WHAT THE TASK ASKS> Write out the entire listing below exactly, with the pictures left out.

GIVEN RECORDS>
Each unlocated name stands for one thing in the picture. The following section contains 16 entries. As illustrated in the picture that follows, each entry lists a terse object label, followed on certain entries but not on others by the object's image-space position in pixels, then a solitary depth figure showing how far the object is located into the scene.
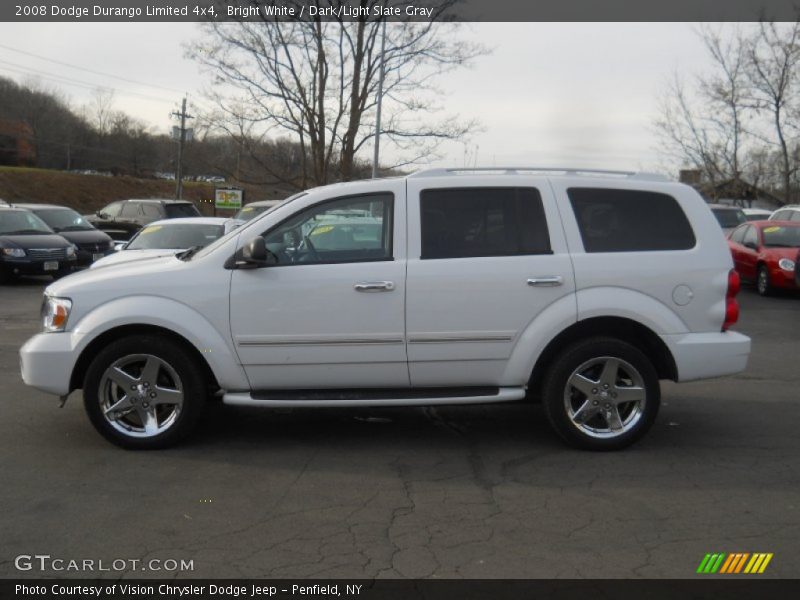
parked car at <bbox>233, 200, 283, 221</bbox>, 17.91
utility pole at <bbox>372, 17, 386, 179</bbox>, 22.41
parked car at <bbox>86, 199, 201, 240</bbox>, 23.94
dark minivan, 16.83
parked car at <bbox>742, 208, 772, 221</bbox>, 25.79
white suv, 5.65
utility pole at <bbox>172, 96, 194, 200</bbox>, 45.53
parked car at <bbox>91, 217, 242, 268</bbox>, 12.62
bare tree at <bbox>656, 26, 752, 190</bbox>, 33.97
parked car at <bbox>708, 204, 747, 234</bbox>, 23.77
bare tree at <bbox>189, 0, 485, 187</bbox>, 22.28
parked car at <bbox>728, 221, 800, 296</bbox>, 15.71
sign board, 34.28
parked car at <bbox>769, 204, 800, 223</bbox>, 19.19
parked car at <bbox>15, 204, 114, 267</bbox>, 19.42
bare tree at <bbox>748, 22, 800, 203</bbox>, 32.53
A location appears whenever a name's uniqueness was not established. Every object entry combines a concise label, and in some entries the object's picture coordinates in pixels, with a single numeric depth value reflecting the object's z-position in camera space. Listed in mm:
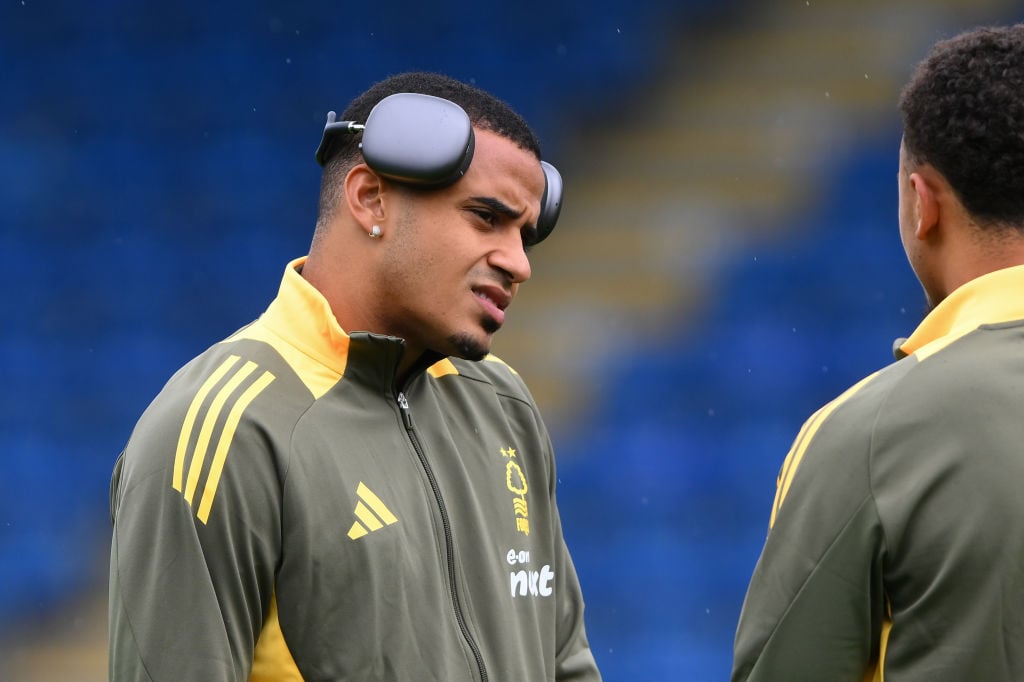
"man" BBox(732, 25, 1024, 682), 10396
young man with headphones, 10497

RESULT>
Each unlocated name stands for one thing in the picture. The following section contains 16 entries. As illustrated in the picture that follows, each entry lists a terse object label, followed on certain entries but not on others by the object's image-space position in pixels, then a solitary depth figure showing how far the object is located into the scene.
parked car at <bbox>233, 200, 283, 221</bbox>, 17.91
utility pole at <bbox>372, 17, 386, 179</bbox>, 22.41
parked car at <bbox>86, 199, 201, 240</bbox>, 23.94
dark minivan, 16.83
parked car at <bbox>742, 208, 772, 221</bbox>, 25.79
white suv, 5.65
utility pole at <bbox>172, 96, 194, 200</bbox>, 45.53
parked car at <bbox>91, 217, 242, 268</bbox>, 12.62
bare tree at <bbox>656, 26, 752, 190</bbox>, 33.97
parked car at <bbox>708, 204, 747, 234</bbox>, 23.77
bare tree at <bbox>189, 0, 485, 187</bbox>, 22.28
parked car at <bbox>728, 221, 800, 296</bbox>, 15.71
sign board, 34.28
parked car at <bbox>769, 204, 800, 223</bbox>, 19.19
parked car at <bbox>15, 204, 114, 267</bbox>, 19.42
bare tree at <bbox>748, 22, 800, 203</bbox>, 32.53
A location appears whenever a name's uniqueness was not established. Every object entry combines a concise label, and in some entries the object's picture coordinates in pixels, with a single numeric depth value reflecting the object's z-position in camera space. Listed in mm:
"man" BBox(732, 25, 1024, 682), 10396
young man with headphones, 10497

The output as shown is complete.